LinkedIN Publishing Platform – Bugs and Issues to Know

It’s brilliant that LinkedIN created an integrated publishing platform. It’s been a huge success and has allowed many talented writers and experts across many industries to publish and share their knowledge with the communities who would most likely be interested in it.

Unfortunately, having published 20+ articles on LinkedIn, I’ve noticed several issues with the publishing platform which I’m outlining here to help others. I should also make clear, the below details are from my experience and troubleshooting, and info should be taken as-is. It’s also possible issues I outline below may be addressed or resolved at a later date.

1. You publish an article and your connections and followers may never know because they don’t receive a notification

I’ve run across this a few times, at least 4+ occurrences. I initially found out about the problem when a connection of mine notified me that he didn’t receive a notification. A notification shouldn’t be confused with an update. A notification shows up under the flag symbol on the right-side of the LinkedIN top menu bar providing more visibility, and an update is something that is sent out on the activity feed that connections/followers may or may not notice.

LinkedIN Top Menu Bar: Flag icon is where notifications are received

LinkedIN Top Menu Bar: Flag icon is where notifications are received

I’ve also seen some other users complain about this, and, when I first ran into the issue, I reported it to LinkedIN support.
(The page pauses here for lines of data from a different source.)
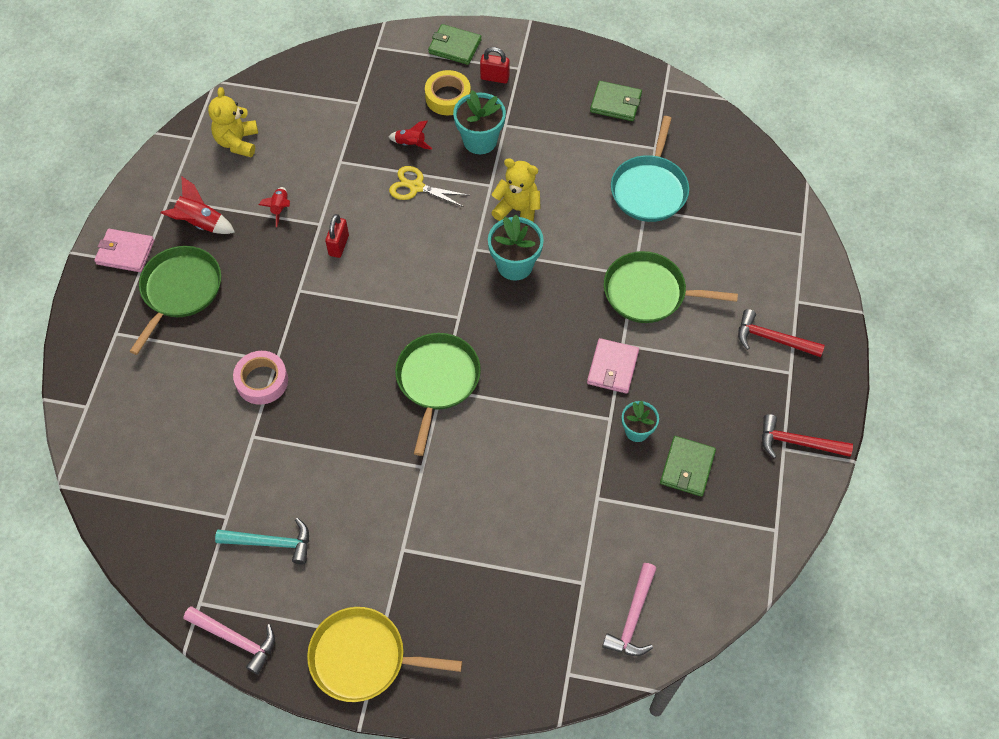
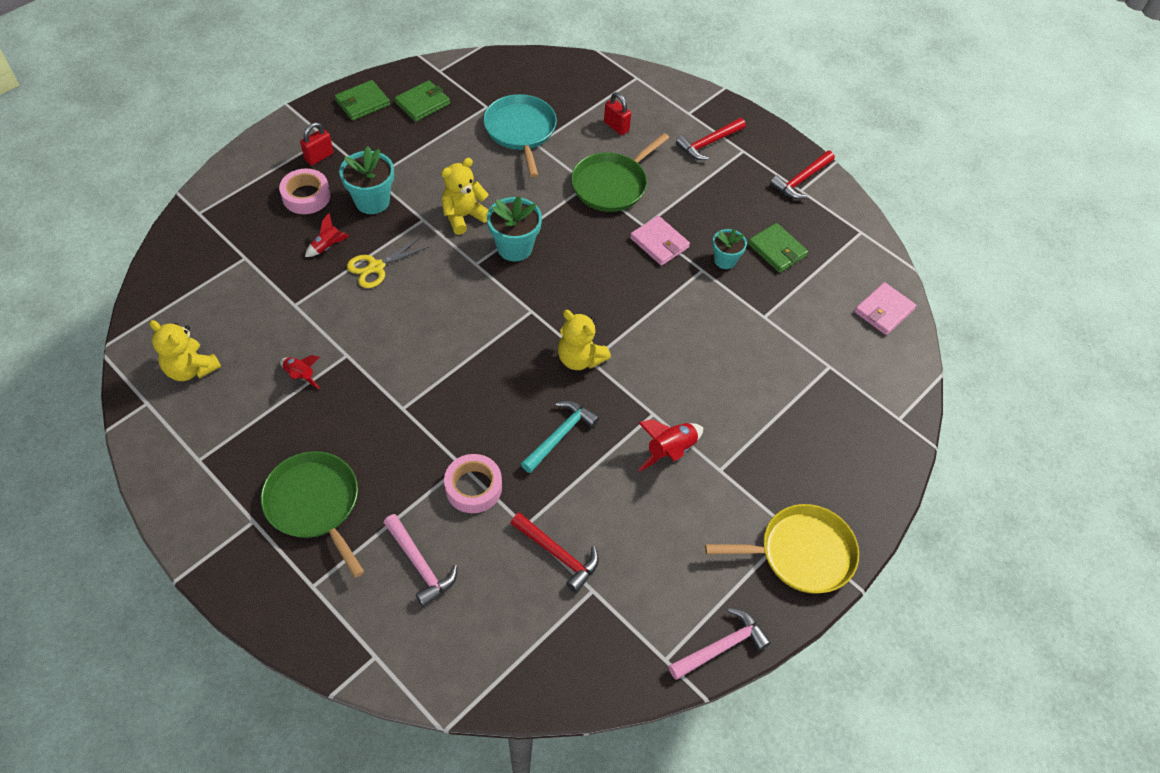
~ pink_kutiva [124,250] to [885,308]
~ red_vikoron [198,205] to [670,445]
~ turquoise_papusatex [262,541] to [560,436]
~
The response I received stated the article was caught by one of their content filters for some reason, therefore causing notifications not to be sent, and that a change had been made so the problem wouldn’t reoccur. However, I’ve seen the issue occur several times after.

Unfortunately, even after four support tickets filed over 10+ months, no one has been able to resolve the issue or even provide details on exactly why this occurs.

2. When you publish an article you may get a false confirmation stating all your connections/followers have been notified

If your article is filtered, you’ll not be notified of the filtering, and your connections/followers will not get a notification, but you will still receive a confirmation message stating your connections/followers have been notified of your new publication. I was surprised to learn this through experience, and, it seems to be an obvious bug that can mislead the user in terms of response activity. Also, this seems to defeat the purpose of giving users the ability to follow others, because, if posts are filtered, followers don’t get a notification. A filtered article also doesn’t show up on the activity feed unless a manual update is done.

When I first reported the notification issue, the article wouldn’t even show in the users Recent Activity Feed if the notification/filtering issue was encountered. It seems some change or fix was made as now even if notifications aren’t sent, it at least shows in the user’s Recent Activity Feed.

LinkedIN Publishing Platform Notification Failure

LinkedIN Publishing Platform Notification Failure

3. If your article is filtered, it will not be published on any Pulse Channels

I’ve also noticed the articles that are filtered are never published on any Pulse Channels like Technology or Information Security. I have many other posts that if not filtered are usually published on LinkedIN Pulse Channels which allows for more visibility within LinkedIN.

4. Support – what should one expect from a free service?

Sure, LinkedIN trades on the New York Stock Exchange (NYSE) and has a market cap of ~25 Billion, but what should users expect in terms of support when things just don’t work for a free service? In this case, premium support or phone support is not offered even for premium/paying users. All issues are handled through a Help Center/support ticket system.

This issue is something to consider for any such service. In my case, I’m just writing articles in my spare time and using LinkedIN as the respective publishing platform, so not an extremely urgent situation to fix but annoying regardless.

I remember a few months ago doing some research on phone/VOIP services for business. Reading some reviews of a well known company providing free phone/VOIP services, which offered no support except a public support forum, it seemed many small businesses use the service because it’s free. However, there seemed to be quite a bit of complaints on support due to literately no assurance of estimated time to fix or a fix at all.

With the issues I’ve seen on LinkedIN: week-long delayed support responses, and supports inability to provide meaningful feedback or resolutions, I can definitely see why people get frustrated as is obvious by many message boards and forums; just google “linkedin support” or “linkedin support phone”.

In closing, some not so great workarounds, but workarounds regardless, I found for the LinkedIN notification issue are:

1.) When you realize an article is filtered and notifications have not been sent out, create another article and simply put a link in it to the initial article. This will at least send out notifications that a new article from you was posted. However, I found with this method it’s still unlikely the article will get posted on a LinkedIN Pulse channel.

2.) Simply delete the article and re-post after modifying certain things you think may be causing the issue either with the title or content. The problem with this approach is you are guessing and may not be able to determine the issue easily.

If you use the LinkedIn Publishing Platform and are having similar issues, or perhaps didn’t realize there were issues, hopefully this post helps. Hopefully these issue will be resolved sometime soon.